[Data records — start]

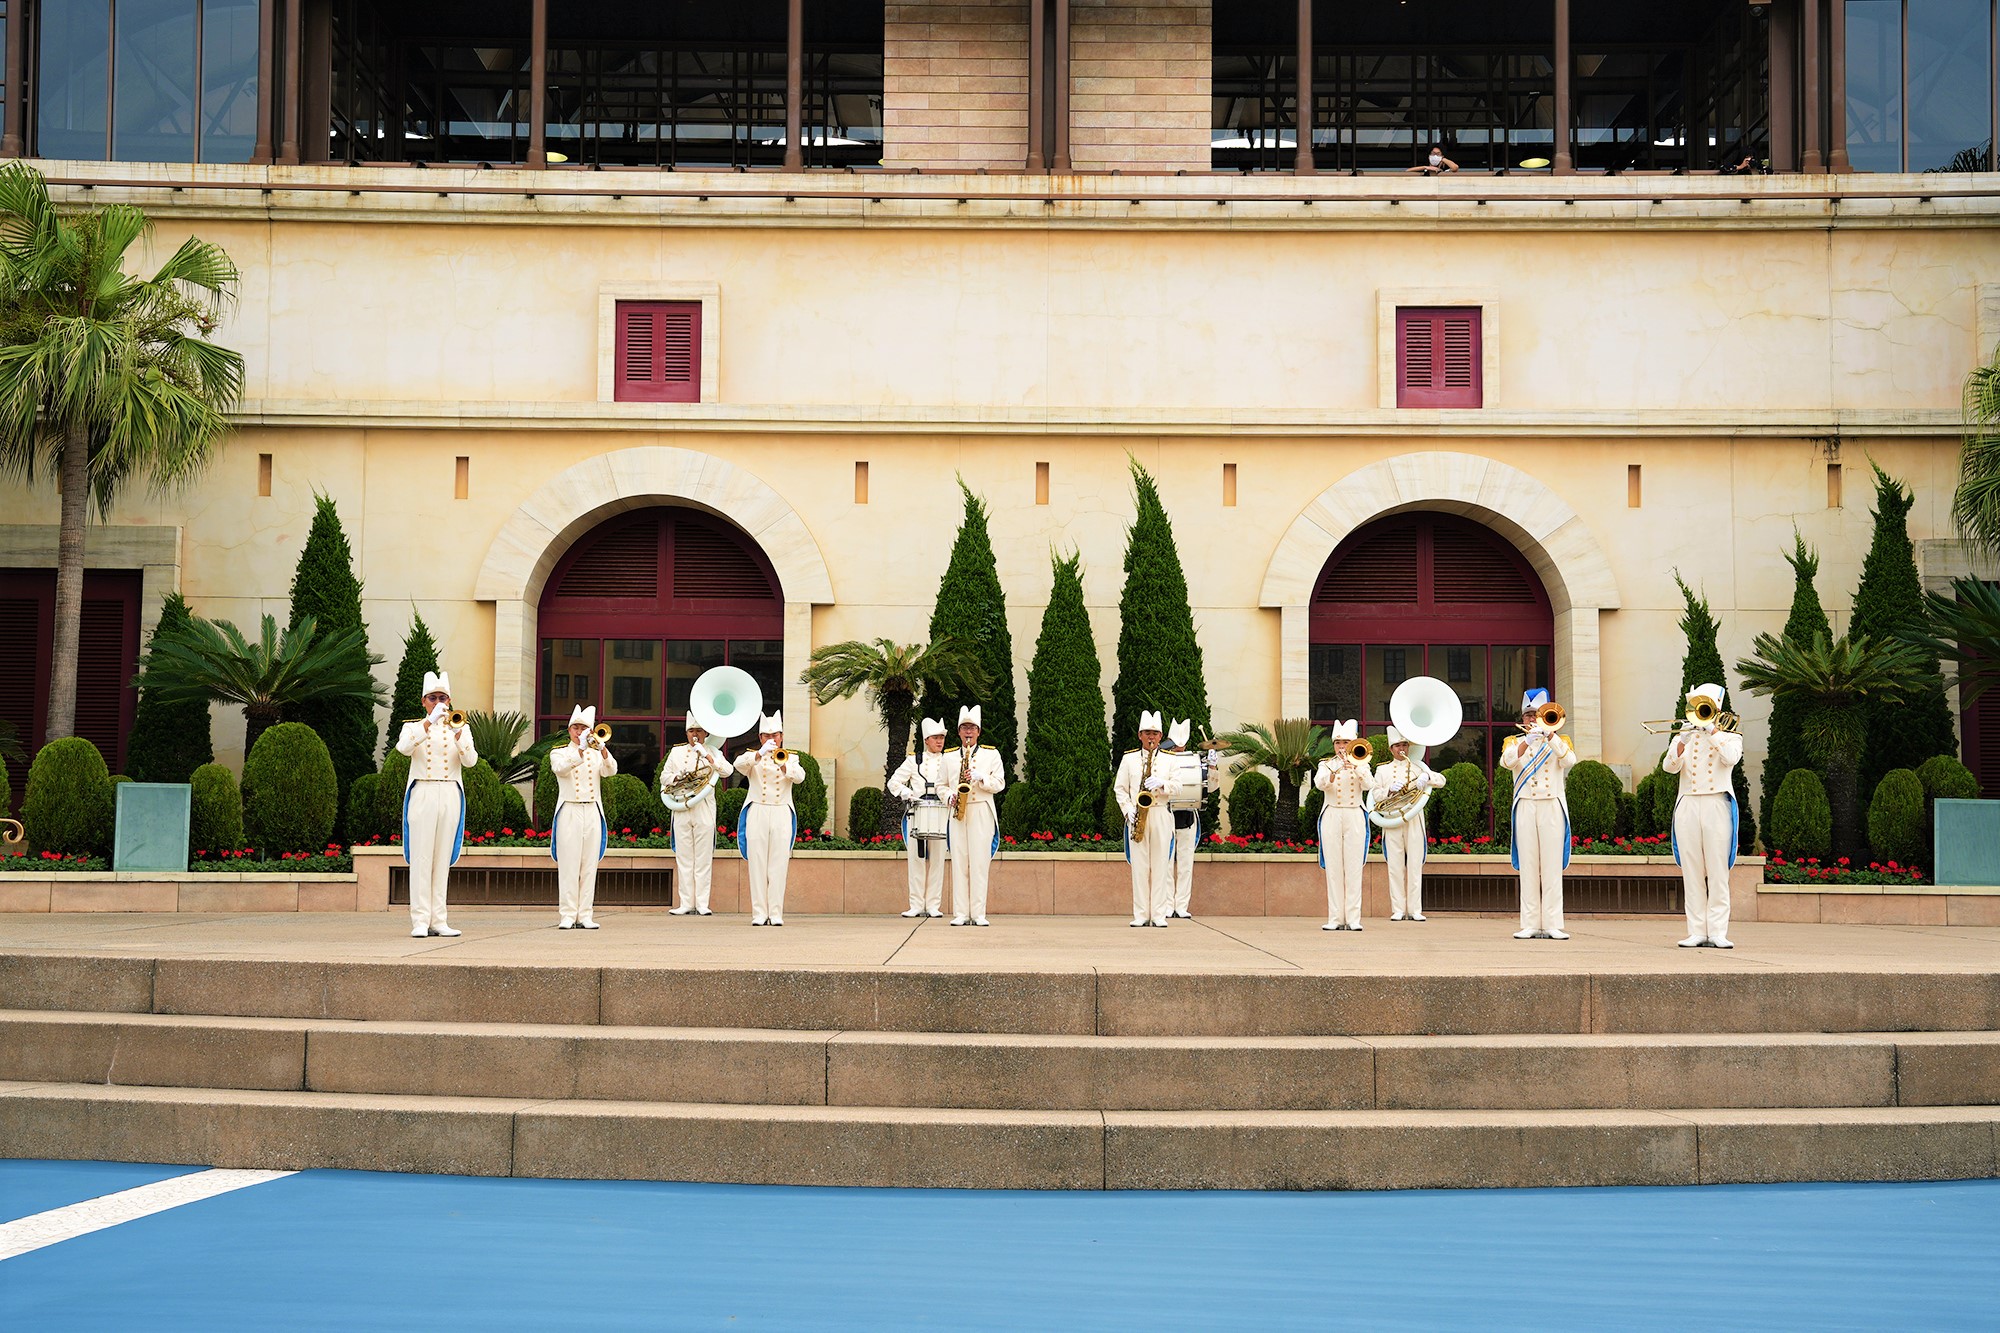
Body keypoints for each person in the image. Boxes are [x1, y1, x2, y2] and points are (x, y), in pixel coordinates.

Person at [395, 670, 477, 939]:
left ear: (450, 700)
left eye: (442, 697)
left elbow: (471, 761)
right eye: (433, 698)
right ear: (424, 701)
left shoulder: (461, 727)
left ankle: (439, 919)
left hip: (450, 792)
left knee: (442, 858)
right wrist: (428, 723)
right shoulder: (412, 726)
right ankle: (420, 920)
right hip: (424, 791)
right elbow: (404, 748)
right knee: (421, 857)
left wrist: (458, 736)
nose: (438, 702)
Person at [1662, 683, 1744, 949]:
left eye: (1706, 703)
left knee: (1718, 871)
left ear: (1717, 707)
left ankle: (1718, 931)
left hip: (1716, 804)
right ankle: (1697, 930)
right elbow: (1669, 767)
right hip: (1687, 805)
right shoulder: (1682, 736)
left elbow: (1731, 758)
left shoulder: (1731, 736)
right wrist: (1682, 741)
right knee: (1692, 870)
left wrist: (1713, 731)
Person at [1501, 689, 1578, 940]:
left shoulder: (1560, 740)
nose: (1532, 719)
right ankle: (1530, 923)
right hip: (1525, 804)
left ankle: (1553, 923)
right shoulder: (1513, 741)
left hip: (1551, 805)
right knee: (1530, 866)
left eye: (1537, 715)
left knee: (1552, 866)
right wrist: (1527, 742)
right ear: (1522, 718)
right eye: (1528, 715)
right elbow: (1507, 762)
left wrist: (1551, 737)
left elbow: (1570, 762)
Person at [733, 711, 805, 926]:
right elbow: (738, 765)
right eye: (766, 735)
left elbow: (800, 777)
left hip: (781, 810)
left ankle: (775, 913)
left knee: (778, 864)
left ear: (781, 736)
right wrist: (759, 754)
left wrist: (782, 764)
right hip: (758, 810)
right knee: (757, 863)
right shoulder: (753, 756)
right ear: (760, 737)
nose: (771, 739)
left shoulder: (791, 757)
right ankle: (758, 913)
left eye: (774, 735)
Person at [549, 705, 616, 930]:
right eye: (575, 728)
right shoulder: (559, 751)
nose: (579, 732)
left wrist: (603, 750)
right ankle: (567, 914)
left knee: (589, 865)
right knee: (569, 865)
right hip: (569, 809)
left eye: (584, 728)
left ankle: (585, 914)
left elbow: (611, 771)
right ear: (569, 730)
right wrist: (580, 751)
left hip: (592, 810)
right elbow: (560, 769)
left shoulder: (597, 753)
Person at [1375, 725, 1447, 922]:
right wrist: (1389, 790)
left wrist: (1427, 776)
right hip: (1392, 820)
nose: (1402, 749)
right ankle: (1398, 909)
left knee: (1415, 864)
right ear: (1391, 749)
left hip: (1414, 818)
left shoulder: (1418, 766)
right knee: (1395, 866)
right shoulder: (1382, 769)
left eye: (1405, 745)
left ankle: (1415, 909)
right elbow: (1374, 795)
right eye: (1397, 746)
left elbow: (1441, 780)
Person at [944, 706, 1006, 926]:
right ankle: (961, 913)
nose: (968, 732)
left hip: (981, 809)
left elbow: (1000, 783)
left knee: (979, 862)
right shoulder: (949, 756)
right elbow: (942, 785)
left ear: (979, 731)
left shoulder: (991, 754)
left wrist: (982, 778)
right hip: (958, 811)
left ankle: (978, 913)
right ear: (959, 732)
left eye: (972, 728)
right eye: (964, 728)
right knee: (959, 861)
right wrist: (949, 795)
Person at [887, 717, 953, 918]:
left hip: (941, 813)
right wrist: (906, 794)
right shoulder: (913, 760)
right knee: (916, 861)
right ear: (926, 740)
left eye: (942, 737)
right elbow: (893, 782)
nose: (939, 741)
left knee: (937, 861)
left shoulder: (949, 760)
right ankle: (915, 904)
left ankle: (933, 905)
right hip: (917, 813)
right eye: (935, 738)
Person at [1115, 711, 1175, 927]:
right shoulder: (1129, 758)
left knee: (1161, 865)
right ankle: (1141, 914)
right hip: (1137, 814)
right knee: (1139, 867)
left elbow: (1178, 786)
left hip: (1160, 812)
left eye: (1155, 733)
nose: (1151, 737)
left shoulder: (1170, 759)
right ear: (1140, 735)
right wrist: (1127, 809)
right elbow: (1119, 789)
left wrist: (1162, 784)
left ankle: (1159, 914)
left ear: (1161, 737)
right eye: (1147, 733)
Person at [1315, 720, 1376, 931]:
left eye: (1346, 742)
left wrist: (1357, 768)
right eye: (1338, 742)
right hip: (1332, 813)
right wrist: (1336, 769)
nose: (1342, 746)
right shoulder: (1326, 764)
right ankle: (1335, 918)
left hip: (1354, 814)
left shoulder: (1362, 763)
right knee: (1334, 868)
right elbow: (1320, 784)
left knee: (1353, 868)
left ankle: (1353, 918)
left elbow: (1370, 785)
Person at [1163, 718, 1221, 920]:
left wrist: (1212, 768)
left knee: (1186, 864)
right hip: (1166, 815)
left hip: (1188, 817)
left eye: (1182, 745)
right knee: (1166, 864)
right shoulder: (1162, 760)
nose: (1179, 748)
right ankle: (1168, 905)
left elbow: (1210, 788)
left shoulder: (1196, 760)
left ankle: (1181, 906)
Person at [661, 719, 719, 916]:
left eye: (699, 731)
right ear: (686, 733)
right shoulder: (676, 752)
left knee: (703, 858)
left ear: (705, 733)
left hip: (703, 807)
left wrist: (708, 757)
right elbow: (664, 776)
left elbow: (727, 771)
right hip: (682, 806)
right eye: (691, 731)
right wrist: (678, 777)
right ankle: (685, 902)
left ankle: (702, 903)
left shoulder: (713, 750)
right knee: (684, 858)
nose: (695, 734)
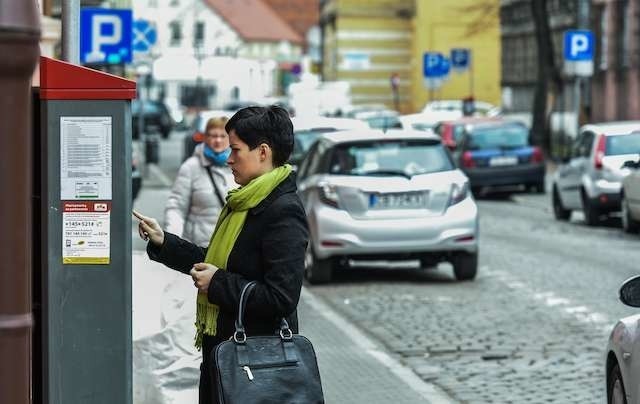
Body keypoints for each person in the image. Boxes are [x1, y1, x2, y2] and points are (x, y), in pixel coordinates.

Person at [133, 105, 309, 404]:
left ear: (263, 152)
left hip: (257, 367)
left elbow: (281, 297)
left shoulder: (283, 211)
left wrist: (218, 283)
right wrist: (165, 242)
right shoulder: (243, 203)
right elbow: (215, 263)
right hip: (229, 359)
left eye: (236, 150)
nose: (229, 159)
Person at [164, 116, 236, 247]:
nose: (218, 140)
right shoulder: (191, 167)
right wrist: (172, 242)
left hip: (230, 247)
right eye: (213, 136)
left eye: (223, 136)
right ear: (205, 137)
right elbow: (177, 207)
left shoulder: (239, 165)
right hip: (199, 247)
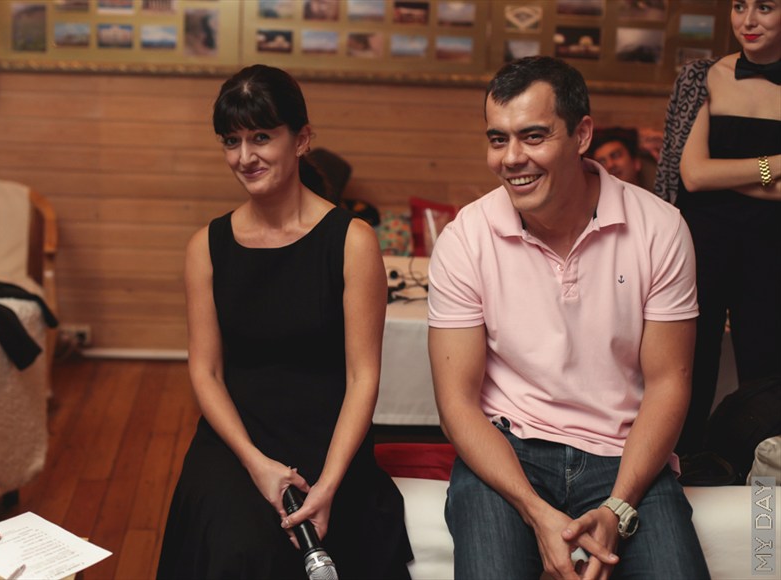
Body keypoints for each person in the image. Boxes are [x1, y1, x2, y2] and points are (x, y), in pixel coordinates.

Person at [428, 56, 709, 579]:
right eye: (497, 139)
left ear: (582, 135)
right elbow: (456, 404)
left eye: (533, 136)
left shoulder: (660, 228)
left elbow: (670, 383)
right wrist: (536, 514)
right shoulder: (466, 238)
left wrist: (619, 506)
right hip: (508, 452)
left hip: (623, 453)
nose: (512, 158)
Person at [157, 64, 412, 579]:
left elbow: (363, 376)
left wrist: (329, 485)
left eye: (261, 137)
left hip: (329, 439)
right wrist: (255, 463)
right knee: (237, 548)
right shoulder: (206, 247)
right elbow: (206, 372)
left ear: (302, 139)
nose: (244, 157)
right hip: (236, 439)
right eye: (231, 141)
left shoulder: (352, 241)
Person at [656, 0, 781, 460]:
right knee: (686, 369)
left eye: (764, 7)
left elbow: (708, 175)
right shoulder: (701, 77)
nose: (747, 21)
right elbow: (692, 176)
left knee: (766, 380)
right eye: (739, 5)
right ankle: (677, 479)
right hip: (700, 247)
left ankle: (762, 498)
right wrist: (772, 166)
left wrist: (724, 175)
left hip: (771, 253)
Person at [585, 126, 655, 190]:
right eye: (602, 162)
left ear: (636, 162)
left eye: (615, 156)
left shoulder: (655, 198)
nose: (610, 165)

[Data records — finish]

**Work to complete:** Looking at the data above, write out exactly the lines that start at the one containing "left ear: (979, 731)" and end at the one containing "right eye: (935, 738)"; include both and nothing beyond.

**Expected answer:**
left ear: (979, 731)
left shoulder: (991, 754)
left wrist: (982, 778)
right hip: (958, 811)
left ankle: (978, 913)
right ear: (959, 732)
left eye: (972, 728)
right eye: (964, 728)
right knee: (959, 861)
right wrist: (949, 795)
Person at [887, 717, 953, 918]:
left hip: (941, 813)
right wrist: (906, 794)
right shoulder: (913, 760)
right knee: (916, 861)
right ear: (926, 740)
left eye: (942, 737)
right elbow: (893, 782)
nose: (939, 741)
left knee: (937, 861)
left shoulder: (949, 760)
right ankle: (915, 904)
left ankle: (933, 905)
right hip: (917, 813)
right eye: (935, 738)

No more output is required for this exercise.